During one of his reporting trips to the border between southern California and Mexico, San Diego correspondent and Immigration team leader Elliot Spagat was struck by the number of migrants crossing the border who originated not from Mexico or even Central or South America, but from China.

While no stranger to meeting asylum-seekers from around the world along the border, Spagat quickly recognized a notable shift. A close look at Customs and Border Patrol numbers would confirm a nearly seven-fold increase in the number of Chinese migrants arrested by the agency compared to a year prior, with no sign of abating.

Spagat reached out to colleagues in Asia who helpfully connected him with someone closer to home, Asian Affairs correspondent Didi Tang in Washington. Tang eagerly jumped in with fascinating context about the influx, the economic reasons behind it and the perilous journey migrants were choosing via the increasingly popular Darien Gap.
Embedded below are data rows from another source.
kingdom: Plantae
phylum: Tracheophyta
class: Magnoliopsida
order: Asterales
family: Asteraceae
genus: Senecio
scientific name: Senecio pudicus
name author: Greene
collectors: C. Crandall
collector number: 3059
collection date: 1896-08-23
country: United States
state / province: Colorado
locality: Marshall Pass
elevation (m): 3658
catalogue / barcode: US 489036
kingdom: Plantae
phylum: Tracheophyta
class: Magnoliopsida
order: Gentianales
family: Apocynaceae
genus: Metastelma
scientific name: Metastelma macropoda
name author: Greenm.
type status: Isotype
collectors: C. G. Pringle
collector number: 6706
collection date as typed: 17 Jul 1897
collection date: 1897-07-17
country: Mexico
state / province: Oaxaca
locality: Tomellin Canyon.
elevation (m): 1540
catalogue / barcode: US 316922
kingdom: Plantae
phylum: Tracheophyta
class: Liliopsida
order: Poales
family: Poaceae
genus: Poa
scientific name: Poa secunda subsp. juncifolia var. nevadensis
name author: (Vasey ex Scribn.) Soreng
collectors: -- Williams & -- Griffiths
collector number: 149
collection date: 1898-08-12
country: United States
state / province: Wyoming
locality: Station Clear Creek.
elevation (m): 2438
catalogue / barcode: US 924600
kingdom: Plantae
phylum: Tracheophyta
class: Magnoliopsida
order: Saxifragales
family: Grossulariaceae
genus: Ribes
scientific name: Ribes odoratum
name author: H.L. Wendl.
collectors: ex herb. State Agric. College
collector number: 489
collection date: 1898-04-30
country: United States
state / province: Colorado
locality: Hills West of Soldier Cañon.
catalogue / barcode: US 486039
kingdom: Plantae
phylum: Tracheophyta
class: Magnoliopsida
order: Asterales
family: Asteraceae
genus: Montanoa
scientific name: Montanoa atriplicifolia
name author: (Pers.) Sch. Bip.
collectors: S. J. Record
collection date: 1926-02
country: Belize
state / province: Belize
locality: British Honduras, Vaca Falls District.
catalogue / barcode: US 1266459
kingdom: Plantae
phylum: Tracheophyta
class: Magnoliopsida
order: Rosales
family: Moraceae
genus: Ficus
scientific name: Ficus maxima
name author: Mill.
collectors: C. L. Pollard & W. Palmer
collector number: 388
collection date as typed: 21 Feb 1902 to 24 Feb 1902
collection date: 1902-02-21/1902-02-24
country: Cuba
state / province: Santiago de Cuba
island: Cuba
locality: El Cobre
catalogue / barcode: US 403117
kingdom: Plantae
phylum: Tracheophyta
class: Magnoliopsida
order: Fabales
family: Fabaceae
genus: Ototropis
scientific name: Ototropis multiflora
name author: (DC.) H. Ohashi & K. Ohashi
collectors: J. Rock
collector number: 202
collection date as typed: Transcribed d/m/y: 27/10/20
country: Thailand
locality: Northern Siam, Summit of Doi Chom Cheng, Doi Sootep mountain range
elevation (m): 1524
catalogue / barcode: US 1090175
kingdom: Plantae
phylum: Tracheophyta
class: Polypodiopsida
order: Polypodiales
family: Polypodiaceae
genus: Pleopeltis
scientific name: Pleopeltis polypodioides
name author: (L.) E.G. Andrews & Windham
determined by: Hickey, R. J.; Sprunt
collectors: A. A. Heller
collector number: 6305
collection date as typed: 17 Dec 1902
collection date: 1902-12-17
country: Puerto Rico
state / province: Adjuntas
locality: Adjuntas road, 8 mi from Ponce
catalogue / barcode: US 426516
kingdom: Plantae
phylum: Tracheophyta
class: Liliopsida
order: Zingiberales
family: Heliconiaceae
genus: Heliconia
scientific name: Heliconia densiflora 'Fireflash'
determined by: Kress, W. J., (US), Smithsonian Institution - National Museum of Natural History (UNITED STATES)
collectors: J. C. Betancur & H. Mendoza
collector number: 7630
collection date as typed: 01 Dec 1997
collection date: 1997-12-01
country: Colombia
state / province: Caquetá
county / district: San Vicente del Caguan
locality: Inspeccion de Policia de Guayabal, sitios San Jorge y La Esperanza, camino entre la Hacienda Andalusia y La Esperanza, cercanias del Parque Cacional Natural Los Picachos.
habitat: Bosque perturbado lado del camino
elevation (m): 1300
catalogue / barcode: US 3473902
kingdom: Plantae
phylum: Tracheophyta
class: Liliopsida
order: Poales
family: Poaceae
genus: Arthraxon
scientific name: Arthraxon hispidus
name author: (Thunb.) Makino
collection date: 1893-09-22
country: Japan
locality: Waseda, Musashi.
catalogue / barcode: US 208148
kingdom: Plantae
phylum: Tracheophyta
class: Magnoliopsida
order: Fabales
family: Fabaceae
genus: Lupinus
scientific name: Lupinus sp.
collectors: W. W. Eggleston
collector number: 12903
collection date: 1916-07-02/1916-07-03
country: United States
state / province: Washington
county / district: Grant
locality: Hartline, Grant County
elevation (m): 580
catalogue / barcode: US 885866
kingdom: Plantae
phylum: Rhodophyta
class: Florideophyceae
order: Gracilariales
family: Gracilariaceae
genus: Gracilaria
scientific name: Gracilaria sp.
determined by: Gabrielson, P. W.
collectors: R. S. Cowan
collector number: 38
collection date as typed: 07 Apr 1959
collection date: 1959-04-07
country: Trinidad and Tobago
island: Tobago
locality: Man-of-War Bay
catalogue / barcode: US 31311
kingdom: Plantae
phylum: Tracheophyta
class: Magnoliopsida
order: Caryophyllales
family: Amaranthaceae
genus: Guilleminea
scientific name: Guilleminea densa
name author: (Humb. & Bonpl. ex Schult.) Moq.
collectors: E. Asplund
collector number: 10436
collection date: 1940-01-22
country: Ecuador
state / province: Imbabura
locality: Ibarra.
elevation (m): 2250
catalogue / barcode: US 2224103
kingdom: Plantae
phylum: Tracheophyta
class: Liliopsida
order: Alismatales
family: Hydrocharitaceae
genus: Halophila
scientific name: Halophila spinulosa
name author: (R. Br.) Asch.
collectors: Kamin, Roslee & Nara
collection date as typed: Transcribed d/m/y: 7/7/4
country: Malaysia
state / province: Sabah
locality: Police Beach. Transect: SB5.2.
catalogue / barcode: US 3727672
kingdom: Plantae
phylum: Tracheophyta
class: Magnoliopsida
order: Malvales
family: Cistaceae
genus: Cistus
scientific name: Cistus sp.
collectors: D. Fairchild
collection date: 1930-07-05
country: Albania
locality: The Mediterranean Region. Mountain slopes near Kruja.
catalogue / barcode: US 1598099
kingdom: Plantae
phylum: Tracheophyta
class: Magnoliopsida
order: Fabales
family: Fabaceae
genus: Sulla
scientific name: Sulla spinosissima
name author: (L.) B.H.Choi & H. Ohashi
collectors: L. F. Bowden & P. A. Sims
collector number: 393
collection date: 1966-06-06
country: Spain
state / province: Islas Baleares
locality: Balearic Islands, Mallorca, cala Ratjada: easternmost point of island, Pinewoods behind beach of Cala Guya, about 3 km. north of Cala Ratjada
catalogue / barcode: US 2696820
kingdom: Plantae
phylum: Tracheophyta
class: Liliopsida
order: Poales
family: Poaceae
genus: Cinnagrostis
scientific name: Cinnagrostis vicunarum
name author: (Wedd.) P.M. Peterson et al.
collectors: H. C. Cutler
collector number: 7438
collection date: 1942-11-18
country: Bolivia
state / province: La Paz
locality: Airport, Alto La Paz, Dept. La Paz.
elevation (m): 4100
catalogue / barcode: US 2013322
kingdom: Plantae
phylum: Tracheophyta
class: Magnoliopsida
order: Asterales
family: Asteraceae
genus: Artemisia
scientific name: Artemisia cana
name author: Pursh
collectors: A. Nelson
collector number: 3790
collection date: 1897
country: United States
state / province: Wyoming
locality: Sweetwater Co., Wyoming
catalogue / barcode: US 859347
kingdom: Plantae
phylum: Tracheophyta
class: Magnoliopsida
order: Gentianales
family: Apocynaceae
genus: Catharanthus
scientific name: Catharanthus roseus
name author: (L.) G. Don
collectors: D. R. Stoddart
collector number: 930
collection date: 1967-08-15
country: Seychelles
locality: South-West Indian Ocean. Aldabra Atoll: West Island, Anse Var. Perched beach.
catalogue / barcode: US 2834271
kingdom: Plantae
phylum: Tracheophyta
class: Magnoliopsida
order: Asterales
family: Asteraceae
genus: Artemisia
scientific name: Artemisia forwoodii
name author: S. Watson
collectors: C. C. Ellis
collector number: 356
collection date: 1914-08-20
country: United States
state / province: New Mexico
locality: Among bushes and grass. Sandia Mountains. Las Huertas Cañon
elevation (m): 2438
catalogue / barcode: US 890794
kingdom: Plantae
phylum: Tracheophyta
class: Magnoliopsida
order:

Tang quickly offered interviews, translation and additional reporting that gave the globe-spanning context behind the numbers. Spagat returned to the border for additional interviews that would allow him and Tang to do what makes AP’s immigration reporting among the best — center on the voices and people behind the statistics. Putting faces and places to those voices were San Diego photographer Greg Bull and Los Angeles video journalist Eugene Garcia. Bull accompanied Spagat out of San Diego, but he and Garcia knew one more trip to a remote crossing further east would be worth their time. It allowed them to show the story in full and guarantee a complete all-formats endeavor that took final shape with the guiding hand of Amy Shafer, a U.S. desk editor and fellow on the Top Stories Hub.

In the day after it moved, the story continued to command a 90 engagement on APNews, while the customer-ready video was AP’s fourth most downloaded. The newsroom-ready video garnered nearly 40 downloads on day one.

The main story has been run by outlets large and small across the U.S. in the day since it moved, in many cases alongside accompanying the accompanying “takeaways.” Bull’s stark border wall photo of a group of Chinese migrants, including a young child, after crossing into the U.S., showed up alongside most of the text stories.

For shining a light both on a new influx at the border and the factors in China driving this migration, Spagat, Tang, Bull and Garcia are Best of the Week — Second Winner.